Redakcja, sport-express.ua

2011-12-23

Po wrześniowym zwycięstwie nad Tomaszem Adamkiem miałem problem ze znalezieniem godnego przeciwnika. Prowadzimy co prawda negocjacje z Haye'em, ale one mogą potrwać jeszcze długo.
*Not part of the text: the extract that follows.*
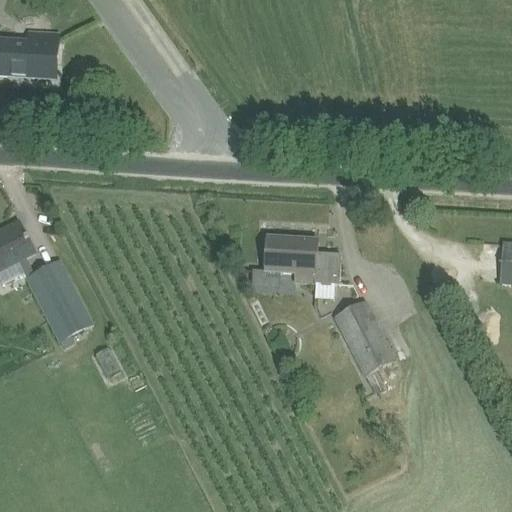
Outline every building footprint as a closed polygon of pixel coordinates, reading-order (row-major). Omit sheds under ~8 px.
[(29,46),(17,45),(0,43),(0,78),(57,82),(58,62),(61,40),(30,36),(29,46)] [(0,281),(3,288),(25,276),(65,352),(75,346),(72,339),(94,327),(70,282),(61,264),(35,277),(27,261),(36,256),(20,224),(0,233),(0,281)] [(342,258),(318,257),(319,243),(268,240),(266,275),(296,277),(295,286),(316,288),(316,286),(340,288),(342,258)] [(511,286),(511,246),(503,246),(502,266),(501,286),(511,286)] [(366,379),(367,379),(380,373),(397,364),(366,304),(335,320),(366,379)]
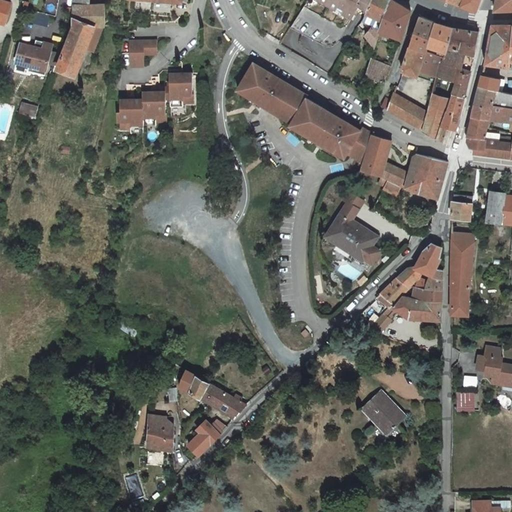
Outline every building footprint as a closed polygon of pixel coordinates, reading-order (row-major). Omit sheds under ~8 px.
[(353,11),(355,8),(365,13),(370,0),(304,0),(300,8),(288,28),(301,36),(311,40),(317,44),(321,46),(324,47),(327,48),(329,48),(330,48),(332,47),(334,46),(335,44),(337,42),(339,38),(345,27),(349,19),(353,11)] [(381,20),(387,0),(370,0),(365,13),(363,18),(361,21),(369,25),(378,30),(381,20)] [(378,30),(377,31),(389,36),(399,5),(391,0),(390,0),(387,0),(381,20),(378,30)] [(464,0),(462,6),(476,11),(478,4),(479,0),(464,0)] [(511,11),(511,0),(495,0),(495,2),(494,12),(511,11)] [(0,24),(8,27),(13,5),(0,2),(0,24)] [(72,2),(72,27),(93,27),(103,27),(104,5),(89,4),(72,2)] [(389,36),(400,40),(409,11),(406,10),(401,6),(399,5),(389,36)] [(418,17),(408,47),(424,52),(433,23),(427,21),(424,19),(421,18),(418,17)] [(442,59),(443,59),(445,49),(451,29),(439,25),(435,24),(433,23),(424,52),(442,59)] [(362,34),(372,48),(377,31),(378,30),(369,25),(362,34)] [(488,46),(484,65),(509,68),(510,61),(511,33),(511,25),(504,25),(492,25),(488,46)] [(93,27),(72,27),(69,35),(63,51),(56,67),(75,75),(93,27)] [(451,29),(445,49),(458,50),(462,31),(456,30),(451,29)] [(439,78),(455,82),(459,72),(469,75),(472,59),(474,51),(475,43),(476,37),(477,32),(473,32),(465,31),(462,31),(458,50),(445,49),(443,59),(445,59),(439,78)] [(156,40),(128,41),(129,66),(143,66),(143,54),(156,54),(156,40)] [(32,43),(30,49),(39,52),(41,46),(32,43)] [(17,46),(12,64),(25,68),(29,69),(28,74),(42,78),(45,66),(54,68),(57,56),(48,54),(49,48),(41,46),(39,52),(30,49),(17,46)] [(437,78),(443,59),(442,59),(424,52),(408,47),(400,71),(416,77),(418,72),(437,78)] [(391,67),(369,58),(364,72),(384,81),(391,67)] [(240,92),(244,95),(258,66),(251,62),(237,85),(242,88),(240,92)] [(244,95),(249,98),(251,94),(277,110),(275,114),(284,119),(286,115),(292,119),(290,122),(288,125),(302,133),(304,129),(329,145),(327,148),(337,154),(339,148),(345,152),(359,130),(338,118),(334,125),(330,127),(318,120),(324,109),(304,98),(306,95),(285,83),(278,94),(268,89),(266,84),(271,75),(258,66),(244,95)] [(182,102),(193,102),(192,94),(191,94),(191,72),(168,73),(169,87),(164,87),(164,91),(142,92),(142,99),(119,100),(120,113),(117,113),(117,122),(120,122),(120,130),(131,130),(130,125),(143,125),(143,117),(155,117),(156,121),(166,121),(166,112),(165,112),(164,99),(169,99),(182,98),(182,102)] [(418,72),(416,77),(435,84),(437,78),(418,72)] [(451,95),(463,98),(466,84),(469,75),(459,72),(455,82),(451,95)] [(281,80),(271,75),(266,84),(268,89),(278,94),(285,83),(281,80)] [(478,88),(495,90),(498,91),(500,79),(481,76),(478,88)] [(511,81),(500,79),(498,91),(511,92),(511,81)] [(492,105),(495,90),(478,88),(476,96),(474,105),(492,107),(492,105)] [(511,92),(498,91),(495,90),(492,105),(511,107),(511,92)] [(432,137),(435,139),(440,125),(449,99),(432,93),(427,110),(421,131),(432,137)] [(249,98),(275,114),(277,110),(251,94),(249,98)] [(417,129),(421,131),(427,110),(392,94),(390,100),(386,111),(410,124),(417,129)] [(463,98),(451,95),(449,99),(440,125),(455,130),(458,121),(460,112),(461,106),(463,98)] [(182,98),(169,99),(169,106),(182,106),(182,102),(182,98)] [(383,98),(380,107),(386,111),(390,100),(383,98)] [(22,105),(19,114),(34,117),(36,108),(22,105)] [(511,107),(492,105),(492,107),(474,105),(471,118),(488,120),(491,120),(511,122),(511,107)] [(338,118),(324,109),(318,120),(330,127),(334,125),(338,118)] [(155,117),(143,117),(143,125),(156,124),(156,121),(155,117)] [(471,118),(467,137),(469,137),(484,139),(488,120),(471,118)] [(143,125),(130,125),(131,130),(131,133),(143,132),(143,125)] [(440,125),(435,139),(450,147),(452,141),(455,130),(440,125)] [(371,135),(371,134),(366,131),(360,128),(359,130),(345,152),(353,157),(362,162),(371,135)] [(302,133),(327,148),(329,145),(304,129),(302,133)] [(371,135),(362,162),(360,169),(369,173),(378,176),(383,163),(390,141),(381,138),(371,135)] [(511,158),(511,147),(511,142),(484,139),(469,137),(468,141),(473,149),(473,153),(481,154),(495,156),(511,158)] [(342,157),(345,152),(339,148),(337,154),(342,157)] [(407,171),(402,185),(429,195),(438,198),(442,184),(444,175),(446,168),(448,162),(446,162),(417,153),(412,155),(407,171)] [(383,163),(378,176),(398,183),(402,185),(407,171),(391,166),(383,163)] [(398,183),(378,176),(376,183),(382,186),(381,187),(393,193),(398,183)] [(338,214),(324,238),(334,245),(335,244),(350,253),(349,254),(361,261),(362,259),(370,264),(377,251),(369,246),(375,237),(347,220),(361,197),(349,190),(343,200),(346,201),(338,214)] [(501,225),(506,195),(506,193),(492,191),(486,224),(501,225)] [(511,226),(511,195),(506,195),(501,225),(511,226)] [(451,204),(450,219),(470,222),(472,200),(452,197),(451,199),(451,200),(451,204)] [(450,234),(450,247),(471,248),(473,235),(450,234)] [(422,270),(430,275),(433,268),(435,268),(441,258),(438,256),(441,248),(432,244),(424,250),(423,253),(420,259),(415,267),(422,270)] [(449,299),(448,313),(466,314),(466,307),(466,301),(466,297),(466,294),(466,291),(467,287),(468,281),(469,269),(471,248),(450,247),(449,250),(449,258),(449,267),(449,276),(449,285),(449,291),(449,299)] [(414,289),(424,289),(430,275),(422,270),(415,267),(408,267),(407,268),(403,272),(397,277),(409,289),(414,289)] [(430,275),(424,289),(441,290),(441,286),(441,278),(442,269),(435,268),(433,268),(430,275)] [(387,309),(400,297),(409,289),(397,277),(396,278),(393,281),(386,288),(376,297),(387,309)] [(441,290),(424,289),(414,289),(411,298),(440,301),(441,296),(441,290)] [(440,301),(411,298),(403,297),(388,312),(390,312),(408,323),(440,322),(440,316),(440,301)] [(382,314),(367,330),(378,334),(391,322),(385,317),(382,314)] [(477,354),(475,369),(488,372),(489,374),(489,375),(490,375),(490,380),(492,383),(501,384),(502,379),(511,381),(511,365),(500,363),(501,357),(499,357),(500,349),(484,346),(482,355),(477,354)] [(187,375),(183,393),(202,402),(209,386),(187,375)] [(240,411),(247,403),(226,394),(209,386),(202,402),(234,417),(240,411)] [(380,392),(364,408),(386,431),(402,415),(380,392)] [(457,392),(457,411),(475,411),(475,392),(457,392)] [(171,446),(173,419),(151,416),(148,444),(171,446)] [(214,420),(211,423),(208,420),(197,431),(200,434),(188,446),(198,457),(205,448),(219,434),(223,431),(214,420)] [(491,501),(472,502),(472,511),(499,511),(500,508),(491,508),(491,501)]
Dlatego postawiliśmy na Chisorę - mówi Witalij Kliczko (43-2, 40 KO), mistrz świata federacji WBC w wadze ciężkiej. 18 lutego w Monachium bokser z Ukrainy przystąpi do dobrowolnej obrony swojego pasa, krzyżując rękawice z Dereckiem Chisorą (15-2, 9 KO), niedoszłym mistrzem Europy.
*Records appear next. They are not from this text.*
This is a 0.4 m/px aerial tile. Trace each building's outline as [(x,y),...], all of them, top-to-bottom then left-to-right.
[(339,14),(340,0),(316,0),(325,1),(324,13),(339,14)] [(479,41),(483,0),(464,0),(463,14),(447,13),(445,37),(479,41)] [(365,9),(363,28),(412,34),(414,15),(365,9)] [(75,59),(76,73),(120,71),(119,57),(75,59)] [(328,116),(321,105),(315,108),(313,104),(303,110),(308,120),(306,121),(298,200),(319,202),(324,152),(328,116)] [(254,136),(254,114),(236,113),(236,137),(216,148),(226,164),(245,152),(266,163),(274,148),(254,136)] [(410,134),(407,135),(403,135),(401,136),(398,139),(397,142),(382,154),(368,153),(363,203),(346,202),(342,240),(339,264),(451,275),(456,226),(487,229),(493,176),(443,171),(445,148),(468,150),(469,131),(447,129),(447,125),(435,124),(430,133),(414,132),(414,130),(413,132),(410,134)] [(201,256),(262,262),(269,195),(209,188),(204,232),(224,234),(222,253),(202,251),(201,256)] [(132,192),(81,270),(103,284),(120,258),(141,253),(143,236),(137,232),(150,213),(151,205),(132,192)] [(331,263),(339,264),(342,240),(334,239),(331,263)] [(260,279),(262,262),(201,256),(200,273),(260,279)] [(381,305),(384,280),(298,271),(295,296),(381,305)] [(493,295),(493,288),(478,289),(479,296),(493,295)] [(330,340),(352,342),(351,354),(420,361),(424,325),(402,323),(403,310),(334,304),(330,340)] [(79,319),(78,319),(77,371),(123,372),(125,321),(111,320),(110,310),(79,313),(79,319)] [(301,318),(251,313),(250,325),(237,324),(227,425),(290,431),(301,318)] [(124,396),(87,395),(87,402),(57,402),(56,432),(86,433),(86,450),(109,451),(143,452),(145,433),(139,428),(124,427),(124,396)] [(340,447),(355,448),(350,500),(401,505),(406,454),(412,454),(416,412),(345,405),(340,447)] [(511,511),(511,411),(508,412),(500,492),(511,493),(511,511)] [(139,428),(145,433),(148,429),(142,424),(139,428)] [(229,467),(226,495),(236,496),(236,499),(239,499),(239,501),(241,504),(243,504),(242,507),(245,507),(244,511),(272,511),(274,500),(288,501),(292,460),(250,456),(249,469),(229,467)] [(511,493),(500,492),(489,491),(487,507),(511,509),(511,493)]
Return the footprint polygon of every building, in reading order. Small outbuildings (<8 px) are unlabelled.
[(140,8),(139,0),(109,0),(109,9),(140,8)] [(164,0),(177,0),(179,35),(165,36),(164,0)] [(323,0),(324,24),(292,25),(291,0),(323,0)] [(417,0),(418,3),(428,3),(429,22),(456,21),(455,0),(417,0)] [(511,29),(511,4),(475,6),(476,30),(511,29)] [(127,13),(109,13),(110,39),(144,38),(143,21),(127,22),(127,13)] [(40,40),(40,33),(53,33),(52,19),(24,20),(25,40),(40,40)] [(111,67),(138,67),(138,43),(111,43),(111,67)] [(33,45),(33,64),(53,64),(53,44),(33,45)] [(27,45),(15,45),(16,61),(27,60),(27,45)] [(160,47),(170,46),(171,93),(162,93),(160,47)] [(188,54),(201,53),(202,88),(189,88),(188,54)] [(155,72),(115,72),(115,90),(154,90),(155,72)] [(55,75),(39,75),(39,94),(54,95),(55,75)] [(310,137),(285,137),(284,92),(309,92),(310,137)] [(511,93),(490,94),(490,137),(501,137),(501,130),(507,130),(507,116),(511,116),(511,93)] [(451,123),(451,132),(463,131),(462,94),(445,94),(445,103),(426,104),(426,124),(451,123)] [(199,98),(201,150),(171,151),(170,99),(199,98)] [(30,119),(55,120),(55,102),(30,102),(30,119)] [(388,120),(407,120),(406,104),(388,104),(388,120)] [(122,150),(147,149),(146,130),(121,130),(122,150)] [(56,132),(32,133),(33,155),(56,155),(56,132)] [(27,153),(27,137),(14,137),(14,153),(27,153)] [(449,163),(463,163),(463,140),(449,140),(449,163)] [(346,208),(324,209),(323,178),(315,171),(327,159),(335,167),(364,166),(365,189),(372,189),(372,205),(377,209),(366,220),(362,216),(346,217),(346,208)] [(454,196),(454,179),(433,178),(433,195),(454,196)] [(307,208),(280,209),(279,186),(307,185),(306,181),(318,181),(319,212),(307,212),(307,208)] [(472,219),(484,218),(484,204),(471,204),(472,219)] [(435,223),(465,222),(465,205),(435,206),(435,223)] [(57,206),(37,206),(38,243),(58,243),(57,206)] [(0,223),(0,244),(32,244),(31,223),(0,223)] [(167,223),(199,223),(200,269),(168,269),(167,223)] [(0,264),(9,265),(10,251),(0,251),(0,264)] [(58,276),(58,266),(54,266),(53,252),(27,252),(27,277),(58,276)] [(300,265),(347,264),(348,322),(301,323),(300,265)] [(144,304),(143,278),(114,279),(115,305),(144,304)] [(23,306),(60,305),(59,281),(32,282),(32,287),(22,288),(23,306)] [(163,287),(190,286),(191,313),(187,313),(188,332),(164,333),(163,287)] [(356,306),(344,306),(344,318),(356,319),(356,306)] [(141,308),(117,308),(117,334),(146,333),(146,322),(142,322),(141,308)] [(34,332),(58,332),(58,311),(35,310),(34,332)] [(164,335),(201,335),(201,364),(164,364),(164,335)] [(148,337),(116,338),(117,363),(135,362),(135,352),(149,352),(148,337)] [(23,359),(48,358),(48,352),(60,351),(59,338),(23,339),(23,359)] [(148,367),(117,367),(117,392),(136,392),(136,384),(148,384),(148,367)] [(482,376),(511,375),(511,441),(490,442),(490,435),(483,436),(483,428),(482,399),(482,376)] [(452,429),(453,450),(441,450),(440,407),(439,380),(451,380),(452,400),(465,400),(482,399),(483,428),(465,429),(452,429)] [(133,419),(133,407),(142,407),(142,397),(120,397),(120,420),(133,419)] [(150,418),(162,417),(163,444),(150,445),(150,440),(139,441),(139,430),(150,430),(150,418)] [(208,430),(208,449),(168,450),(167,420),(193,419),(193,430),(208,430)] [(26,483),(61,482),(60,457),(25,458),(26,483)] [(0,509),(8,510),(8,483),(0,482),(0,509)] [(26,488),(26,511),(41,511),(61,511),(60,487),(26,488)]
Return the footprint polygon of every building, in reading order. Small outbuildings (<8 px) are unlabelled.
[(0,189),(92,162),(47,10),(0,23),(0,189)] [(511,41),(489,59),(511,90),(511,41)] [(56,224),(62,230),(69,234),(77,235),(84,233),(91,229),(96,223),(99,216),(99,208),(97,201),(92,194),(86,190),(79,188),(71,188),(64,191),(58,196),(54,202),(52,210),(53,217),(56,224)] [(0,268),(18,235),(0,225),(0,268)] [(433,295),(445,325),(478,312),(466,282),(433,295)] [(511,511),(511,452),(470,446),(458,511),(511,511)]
40-letni Kliczko przyznaje, że jednym z decydujących czynników, które przyczyniły się do podpisania umowy z Brytyjczykiem, był jego występ w grudniowej walce z Robertem Heleniusem. W Helsinkach 27-letni Chisora zaprezentował się bardzo korzystnie, choć przegrał na punkty. Zdaniem większości obserwatorów należało mu się zwycięstwo.
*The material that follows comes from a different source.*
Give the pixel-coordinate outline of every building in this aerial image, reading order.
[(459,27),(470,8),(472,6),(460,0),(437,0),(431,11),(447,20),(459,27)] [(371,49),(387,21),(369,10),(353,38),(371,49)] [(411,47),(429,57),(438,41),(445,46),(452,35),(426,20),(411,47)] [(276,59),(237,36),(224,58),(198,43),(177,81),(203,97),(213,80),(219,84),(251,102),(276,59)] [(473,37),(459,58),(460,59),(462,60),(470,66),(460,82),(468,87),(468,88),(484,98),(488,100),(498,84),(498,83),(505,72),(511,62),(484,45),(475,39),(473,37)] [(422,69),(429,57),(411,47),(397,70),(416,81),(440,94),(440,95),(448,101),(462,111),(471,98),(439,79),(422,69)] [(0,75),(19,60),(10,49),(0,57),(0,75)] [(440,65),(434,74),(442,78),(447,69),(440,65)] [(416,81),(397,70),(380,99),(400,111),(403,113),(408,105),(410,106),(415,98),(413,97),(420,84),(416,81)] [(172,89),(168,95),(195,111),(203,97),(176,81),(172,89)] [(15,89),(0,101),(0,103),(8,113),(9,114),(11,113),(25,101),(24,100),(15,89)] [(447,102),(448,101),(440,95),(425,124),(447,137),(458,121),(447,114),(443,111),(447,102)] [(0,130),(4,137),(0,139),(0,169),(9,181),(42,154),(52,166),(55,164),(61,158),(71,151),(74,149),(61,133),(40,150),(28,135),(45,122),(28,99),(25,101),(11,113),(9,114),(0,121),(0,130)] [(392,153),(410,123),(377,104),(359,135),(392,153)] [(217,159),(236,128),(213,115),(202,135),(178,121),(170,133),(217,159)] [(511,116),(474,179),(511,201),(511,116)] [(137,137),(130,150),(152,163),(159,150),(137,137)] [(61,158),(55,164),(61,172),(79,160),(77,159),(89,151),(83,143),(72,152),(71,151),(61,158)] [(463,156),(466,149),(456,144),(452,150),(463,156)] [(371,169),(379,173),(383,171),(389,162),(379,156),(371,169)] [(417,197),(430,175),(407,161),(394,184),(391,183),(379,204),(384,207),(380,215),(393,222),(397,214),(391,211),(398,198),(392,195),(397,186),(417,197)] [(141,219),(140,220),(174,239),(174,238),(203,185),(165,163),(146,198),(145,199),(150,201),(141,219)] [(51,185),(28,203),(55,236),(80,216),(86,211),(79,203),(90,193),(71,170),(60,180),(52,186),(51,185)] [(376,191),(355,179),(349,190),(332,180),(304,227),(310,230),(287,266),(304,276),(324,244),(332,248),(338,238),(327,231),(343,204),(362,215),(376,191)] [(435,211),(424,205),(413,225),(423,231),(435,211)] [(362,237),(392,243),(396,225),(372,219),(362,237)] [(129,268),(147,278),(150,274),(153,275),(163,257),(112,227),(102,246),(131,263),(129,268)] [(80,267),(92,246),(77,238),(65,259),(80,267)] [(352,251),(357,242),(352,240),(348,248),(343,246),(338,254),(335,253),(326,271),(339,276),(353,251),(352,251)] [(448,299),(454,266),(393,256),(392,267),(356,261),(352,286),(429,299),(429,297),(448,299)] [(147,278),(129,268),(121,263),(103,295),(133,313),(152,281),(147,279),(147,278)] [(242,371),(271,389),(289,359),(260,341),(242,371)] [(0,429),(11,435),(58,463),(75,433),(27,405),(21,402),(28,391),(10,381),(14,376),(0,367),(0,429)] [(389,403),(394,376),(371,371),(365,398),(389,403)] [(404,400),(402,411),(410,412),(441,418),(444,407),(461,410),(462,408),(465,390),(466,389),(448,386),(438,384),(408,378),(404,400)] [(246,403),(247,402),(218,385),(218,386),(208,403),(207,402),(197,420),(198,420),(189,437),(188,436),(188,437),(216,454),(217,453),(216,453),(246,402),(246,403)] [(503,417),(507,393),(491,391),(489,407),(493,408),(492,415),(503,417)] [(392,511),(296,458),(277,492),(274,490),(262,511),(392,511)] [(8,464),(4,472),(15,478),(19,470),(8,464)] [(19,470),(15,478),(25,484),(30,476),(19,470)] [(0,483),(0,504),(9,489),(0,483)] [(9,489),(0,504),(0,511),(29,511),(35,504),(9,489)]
- Po pierwsze uważam, że wygrał walkę z Heleniusem. Chisora miał przewagę i zasłużył przynajmniej na remis. Po drugie, Dereck najwyraźniej zdecydował się upodobnić do Haye'a i pod adresem Władimira, a teraz moim zdążył wypowiedzieć dużo nieprzyjemnych słów. A my z bratem takim szczekaczom mamy zwyczaj pokazywać, gdzie jest ich miejsce. Dereck jest bardzo ambitny i pewny siebie. Z jednej strony to nawet dobrze, ale z drugiej - słowa zawsze trzeba umieć potwierdzać czynem. Chisora z pewnością zechce udowodnić, że naprawdę był lepszy od Heleniusa. A czy może być ku temu lepsza okazja niż walka o tytuł mistrzowski WBC? - pyta Kliczko.

Mistrz świata przyznaje, że porównanie Chisory z Davidem Haye'em (25-2, 23 KO), z którym być może zmierzy się latem, wypada na korzyść drugiego z Brytyjczyków. Kliczko potrafi jednak znaleźć ringowe zalety swojego najbliższego przeciwnika.

- Dokładnie analizowałem poprzednie pojedynki Chisory i mogę powiedzieć, że świetnie radzi sobie w półdystansie. Nie należy go niedoceniać. Nie ma wątpliwości, że na tle Chisory lepiej wypada Haye, wygląda na dużo mocniejszego. Mam nadzieję, że i do jego skóry będę mógł się wkrótce dobrać - mówi ukraiński bokser.